This is how good parenting works
I'm usually against Father of the Year Awards. While the recipients are no doubt great fathers, the idea of making fatherhood a competitive pursuit with its own award is about as meaningful as beauty pageant awards.
But there are exceptions to every rule. My vote for Father of the Year - no, scratch that - Father of the Decade, goes to German father Nils Pickert.
Pickert made headlines around the world last week when pictures of him wearing a red skirt while out walking with his 5-year-old son, who was similarly attired in a red dress, circulated on the internet.
Pickert's son prefers wearing dresses and was being bullied at school.
Rather than just give his son a pep talk about being true to himself and not listening to what anyone else says - or worse, buying him some footy shorts and ordering that he "man up" - Pickert led by example, donning a red number in the street with his son in a very public demonstration that it's not only okay to be yourself, but it ought to be encouraged.
While many comments on the news sites that carried the story were supportive, seeing Pickert's example to his son as an example of unconditional love, his gesture also brought out the worst of human nature.
For some reason, a number of commenters took it upon themselves to quote biblical verse. "Havey" for example, picked Proverbs 22:17 17: "Correct your son, and he will give you comfort; He will also delight your soul".
I'm not sure if Havey has been to church lately, but the last time I was at Mass, I distinctly recall seeing Jesus and his disciples depicted in what looked suspiciously like frocks.
Sure, they're technically called robes or cassocks, but they're pretty much the same as a dress.
Havey and his/her ilk might also do well to have a closer read of the New Testament.
If they do, they'll find that Jesus spends a scandalous amount of time exhorting his followers to ditch conventional social norms, such as encouraging them to turn the other cheek instead of seeking revenge, to treat people from other cultures (notably Samaritans) with care and respect, and to fraternise with those who society despises (tax collectors and lepers, for example).
He also bangs on a fair bit about loving thy neighbour, even when he or she does you wrong.
Many others, predictably, missed the whole unconditional-love-thing and saw the images of Pickert and his son as an opportunity to demonstrate to the world once and for all that they are violent homophobic psychopaths who probably ought to be sedated.
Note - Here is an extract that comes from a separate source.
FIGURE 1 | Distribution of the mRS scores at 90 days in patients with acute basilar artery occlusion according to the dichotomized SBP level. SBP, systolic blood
"Anthony", for example, explained "If I saw a guy abusing his son like that guy in the article, I would run right up to him on the street and beat him to the ground. If he wants to be queer that's [sic] his business, but to force his adopted [sic - there's no mention that Pickert adopted his son] kid into a lifestyle of sodomy just aint [sic] right! It is child abuse."
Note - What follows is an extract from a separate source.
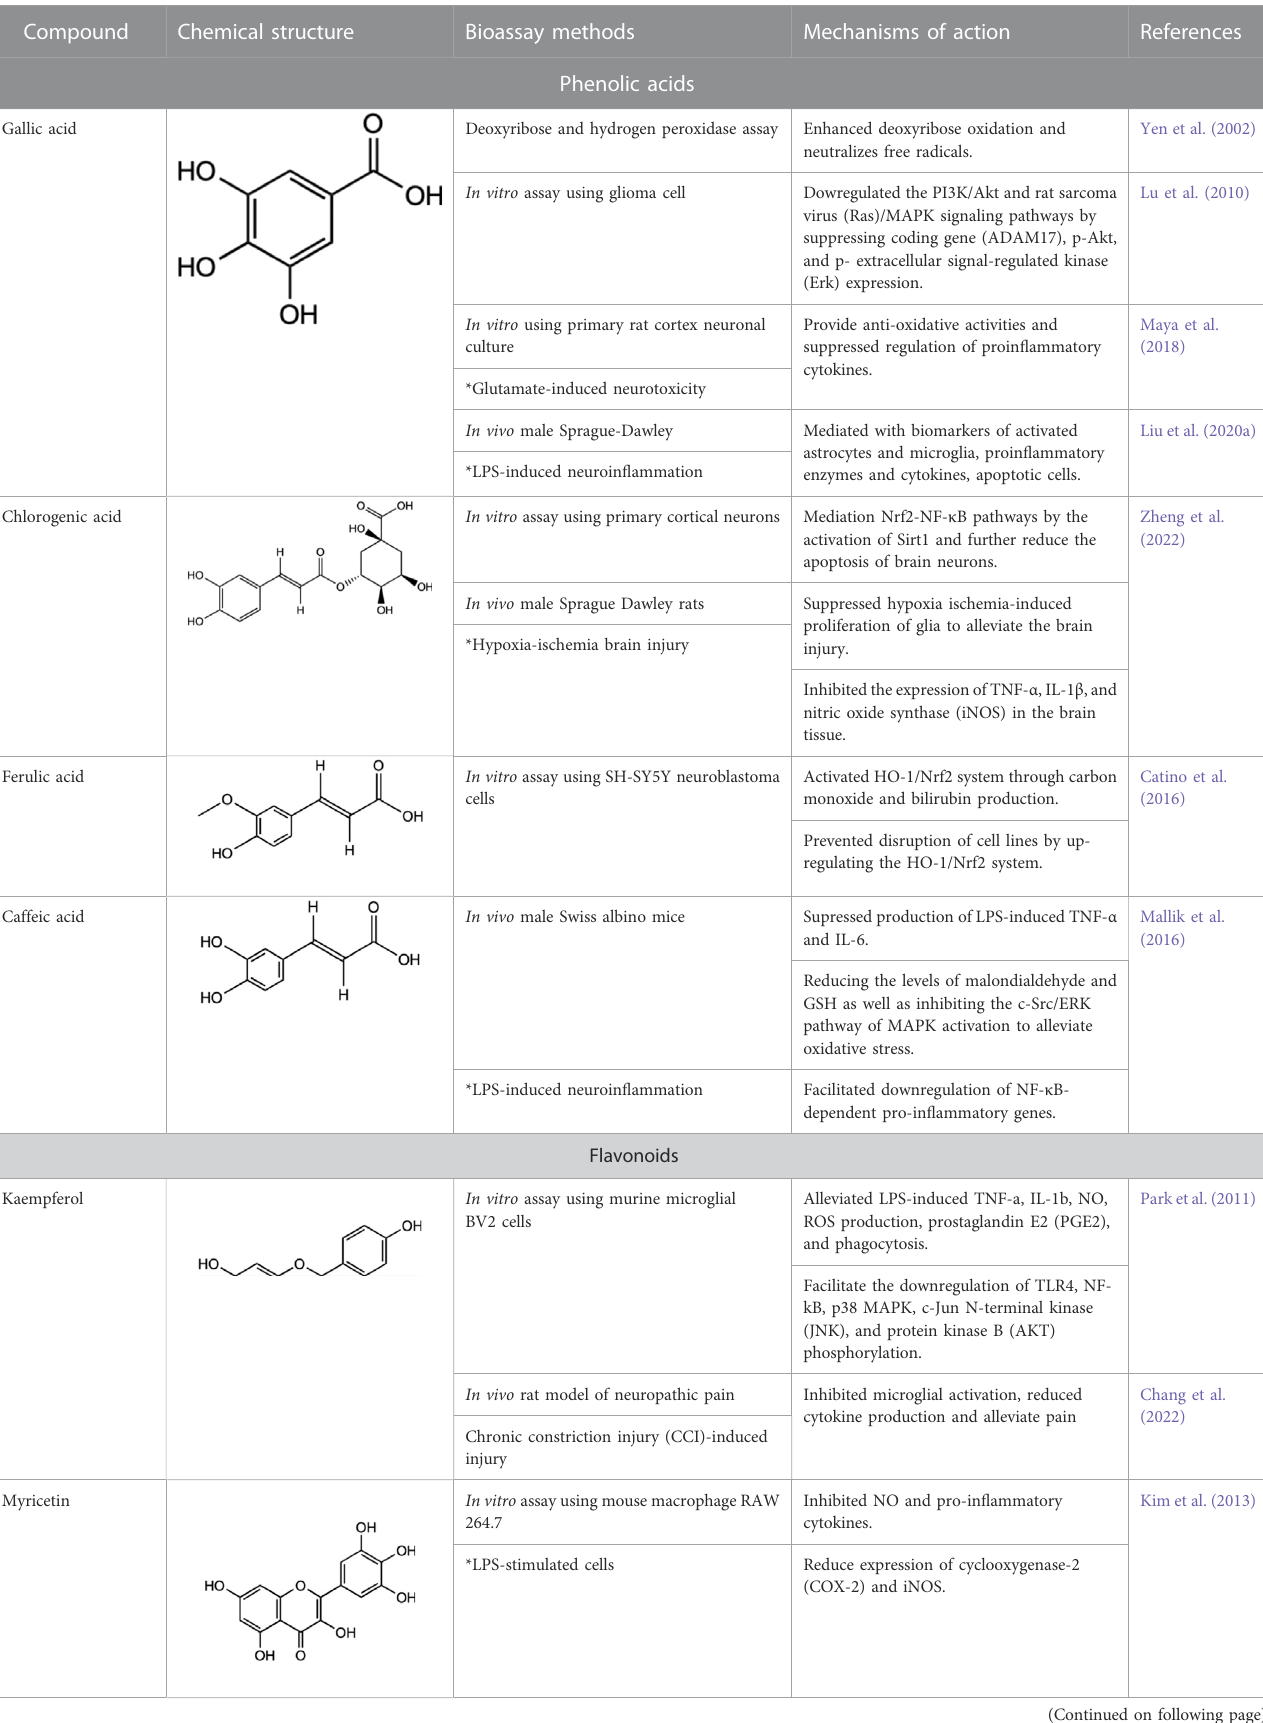
TABLE 1 Phytochemicals identi fi ed in M. oleifera with neuropharmacological effects and their mechanisms of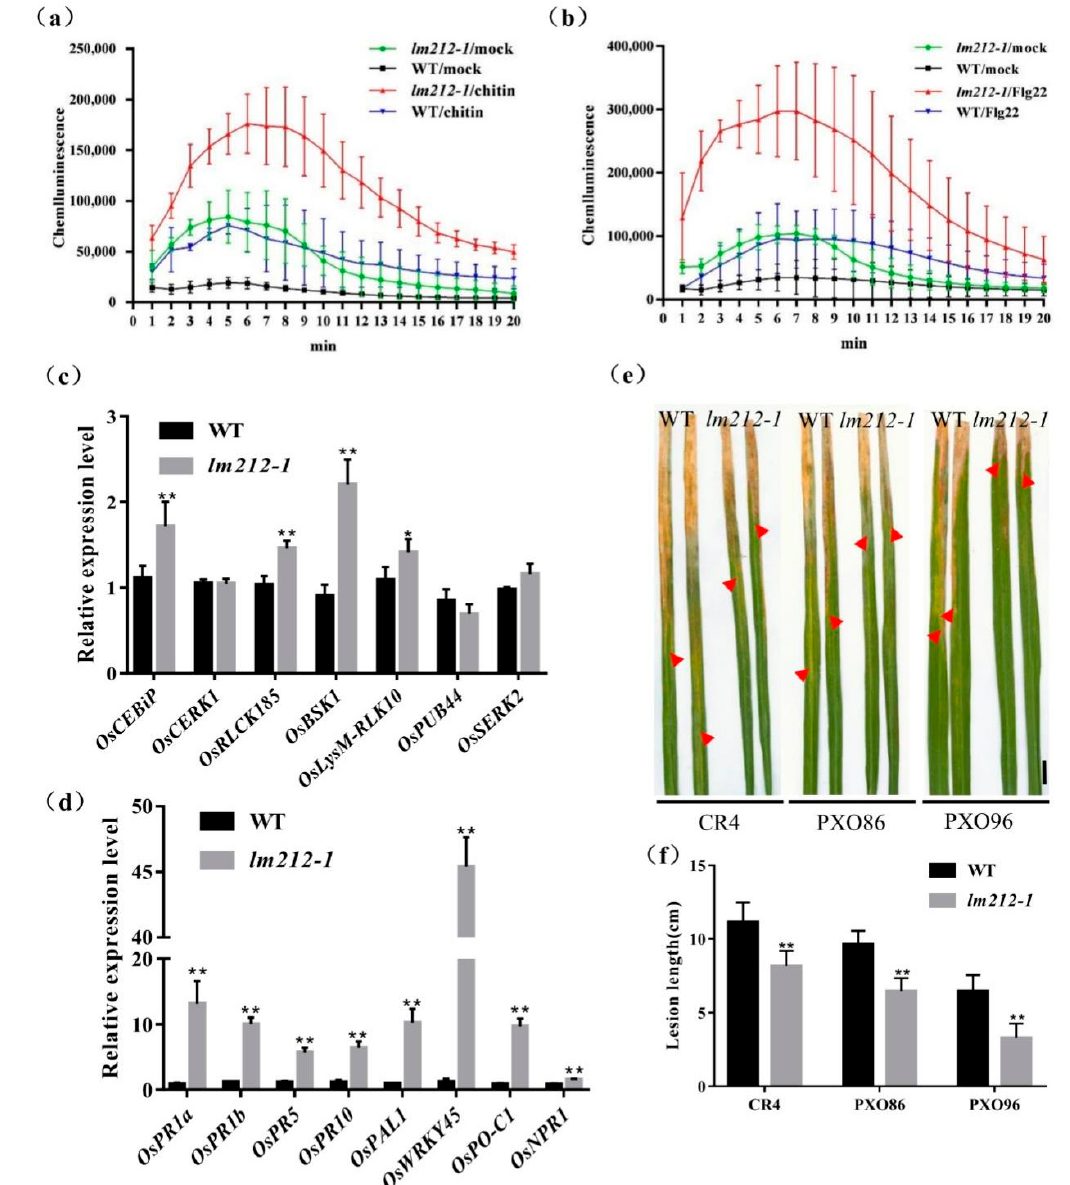
Figure 4. Identification of disease resistance. ( a – c ) ROS accumulation after mock (ddH 2 O), flg22, chitin treatments and expression levels of genes related to PTI response pathway. ( a ) ROS accumulation dynamics of WT, lm212-1 after chitin treatment. ( b ) ROS accumulation dynamics of WT, lm212-1 after flg22 treatment. ( c ) Expression analysis of PTI response-related genes in WT and lm212-1 at the tillering stage. ( d ) Expression analysis of defense response-related genes in WT and lm212-1. * p < 0.05 and ** p < 0.01 by the Student’s t -test. Data represent means ± SD of three biological replicates. ( e , f ) Detection of the resistance to bacterial blight Xoo . ( e ) Leaves of WT and lm212-1 after inoculation with CR4, PXO86, and PXO96. The red arrows represent the lesion length. Scale bars, 1 cm. ( f ) Lesion length of WT, lm212-1. ** p < 0.01 by the Student’s t -test. Data represent means ± SD of ten biological replicates.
It's remarkable that an example of love can provoke such hatred in people. It's also remarkable that donning non-traditional clothes still creates so many anxieties - particularly for men.
Children are not Mini Mes. Our job as fathers isn't to make them duplicates of ourselves, but to give them the courage and freedom to choose their own path.
And yes, that applies even if they turn out to be nasty, vicious little internet trolls who threatens violence against complete strangers for displays of acceptance.
Pickert should be applauded both for his demonstration of love for his son and his questioning of restrictive gender roles.
While most of us talk the talk about "staying true to yourself", "unconditional love" and all that stuff, when it come to the crunch how many of us have the guts to step out of our socially prescribed roles?
While Nils Pickert's boy might grow out of his love of skirts, I hope the lessons that his father loves him no matter what will endure forever.
Christopher Scanlon teaches journalism at Melbourne's La Trobe University and is co-founder of www.upstart.net.au, the site for emerging journalists.